Job - Pick out each line in these entries that contains the string "LIST".

· · ·

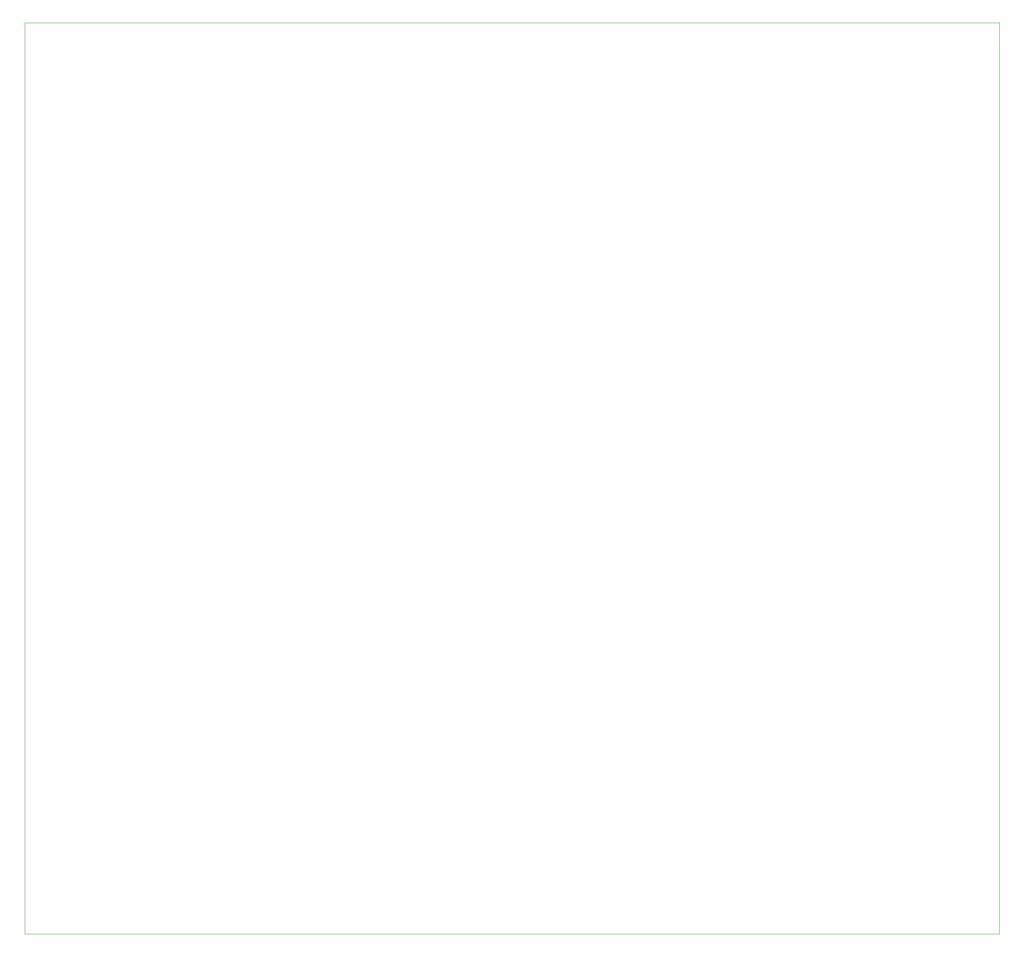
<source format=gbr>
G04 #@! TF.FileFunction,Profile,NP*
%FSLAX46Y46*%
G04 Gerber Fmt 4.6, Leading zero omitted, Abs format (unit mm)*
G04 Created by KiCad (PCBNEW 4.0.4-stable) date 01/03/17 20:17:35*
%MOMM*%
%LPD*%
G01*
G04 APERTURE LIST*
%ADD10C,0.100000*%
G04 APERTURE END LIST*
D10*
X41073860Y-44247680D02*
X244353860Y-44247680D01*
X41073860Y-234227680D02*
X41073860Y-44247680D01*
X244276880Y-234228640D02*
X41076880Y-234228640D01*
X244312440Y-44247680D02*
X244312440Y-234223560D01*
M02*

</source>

· · ·

Solved exercise -
G04 APERTURE LIST*
G04 APERTURE END LIST*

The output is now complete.